Dec. 2, 2004 -- Take any prescription drugs? If so, you've got lots of company. Almost half of all Americans use at least one prescription drug, says the CDC.

Credit America's aging population, longer life spans, and medical know-how for the trend. People tend to use medicines more as they face health problems later in life, and life expectancy topped 77 years in 2002 -- a record, says the CDC.

The nation's three deadliest conditions are also coming under better control. Deaths from heart disease, cancer, and stroke all dropped by 1%-3% in 2002.

Prescription drugs and medical advances have helped improve America's longevity and health. For instance, new treatments helped cut U.S. deaths from AIDS in the 1990s. Medicine has also made it possible to manage -- if not cure -- some dreaded diseases.
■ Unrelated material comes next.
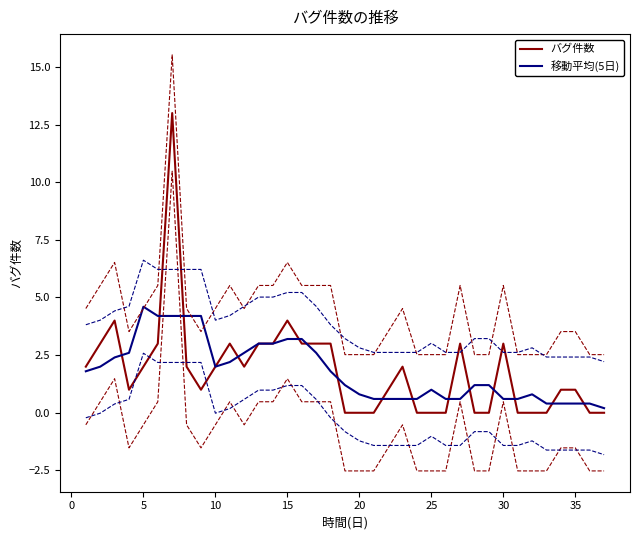

How many data points does each series have?

37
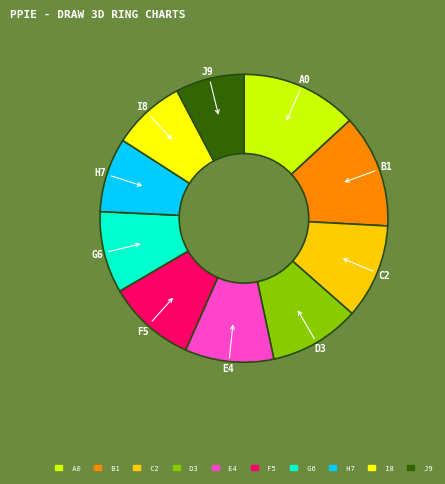

Approximately how many times larger is the value at H7 compared to I8?

1.0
At last count, 44% of all Americans took at least one prescription drug, and 17% took three or more prescription drugs. The numbers are from Health, United States 2004, an annual report from the CDC's National Center for Health Statistics. It includes the number of drugs people said they took in the previous month.

Prescription drug use was up for all generations. Not surprisingly, older adults used the most prescription drugs. More than 80% of people over 65 took at least one prescription drug during the previous month. Almost half took three or more drugs per month.

Depression, diabetes, and cholesterol made doctors reach for their prescription pads in record numbers. There were "substantial increases" in prescriptions for antidepressants, blood glucose/sugar regulators, and cholesterol-lowering drugs, says the CDC.

Women were more likely to take antidepressants than men. Ten percent of adult women reported using a prescription antidepressant in the past month. White adults were three times more likely to use antidepressants than black or Mexican adults.

"Americans are taking medicines that lower cholesterol and reduce the threat of heart disease, that help lift people out of debilitating depressions, and that keep diabetes in check," says Health and Human Services Secretary Tommy Thompson in a news release.

The tab for all those drugs is hefty. Prescription drugs make up the fastest growing segment of U.S. health expenditures. Overall, the country spent $1.6 trillion on health care in 2002. Prescription drugs accounted for a tenth of that amount.